The dependency of complex embedded Safety-Critical Systems across Avionics and Aerospace domains on their underlying software and hardware components has gradually increased with progression in time. Such application domain systems are developed based on a complex integrated architecture, which is modular in nature. Engineering practices assured with system safety standards to manage the failure, faulty, and unsafe operational conditions are very much necessary. System safety analyses involve the analysis of complex software architecture of the system, a major aspect in leading to fatal consequences in the behaviour of Safety-Critical Systems, and provide high reliability and dependability factors during their development. In this paper, we propose an architecture fault modeling and the safety analyses approach that will aid in identifying and eliminating the design flaws.
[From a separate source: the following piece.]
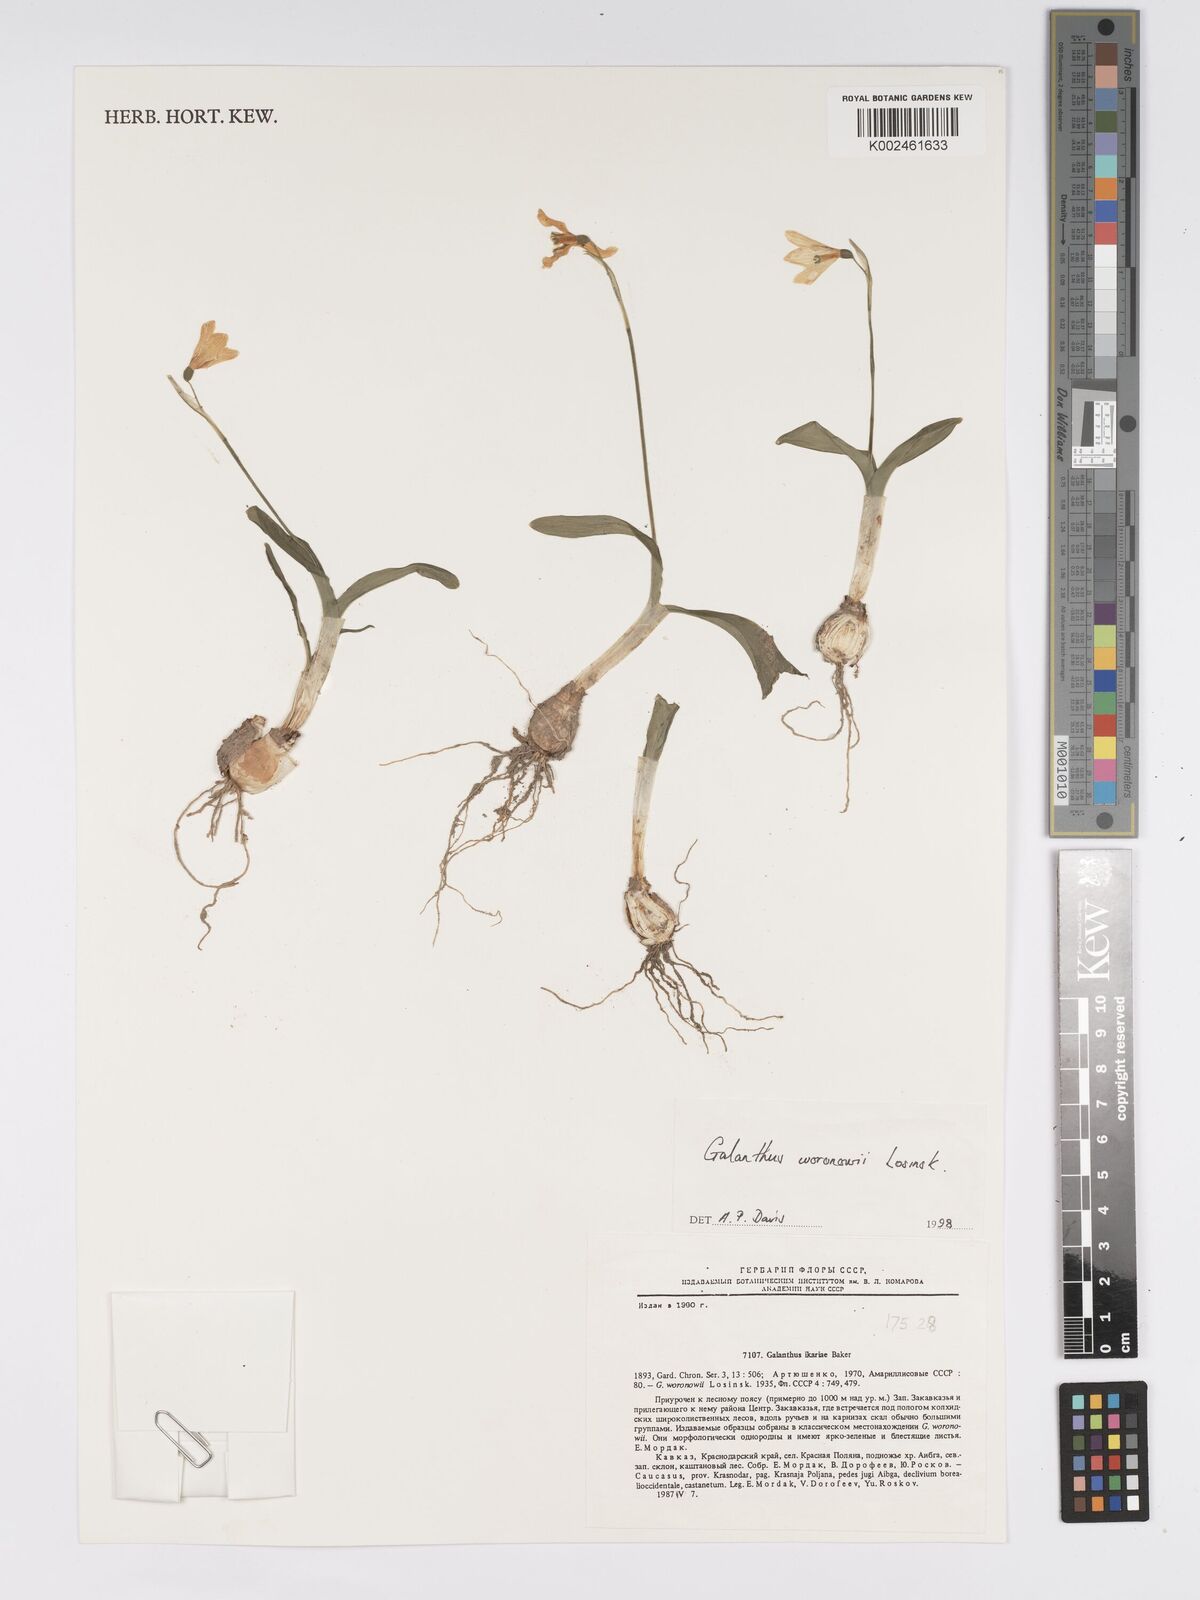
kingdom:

The formal foundations of SAE Architecture Analysis & Design Language (AADL) augmented with the Error Model Annex (EMV) are discussed. The fault propagation, failure behaviour, and the composite behaviour of the design flaws/failures are considered for architecture safety analysis. The illustration of the proposed approach is validated by implementing the Speed Control Unit of Power-Boat Autopilot (PBA) system. The Error Model Annex (EMV) is guided with the pattern of consideration and inclusion of probable failure scenarios and propagation of fault conditions in the Speed Control Unit of Power-Boat Autopilot (PBA). This helps in validating the system architecture with the detection of the error event in the model and its impact in the operational environment. This also provides an insight of the certification impact that these exceptional conditions pose at various criticality levels and design assurance levels and its implications in verifying and validating the designs.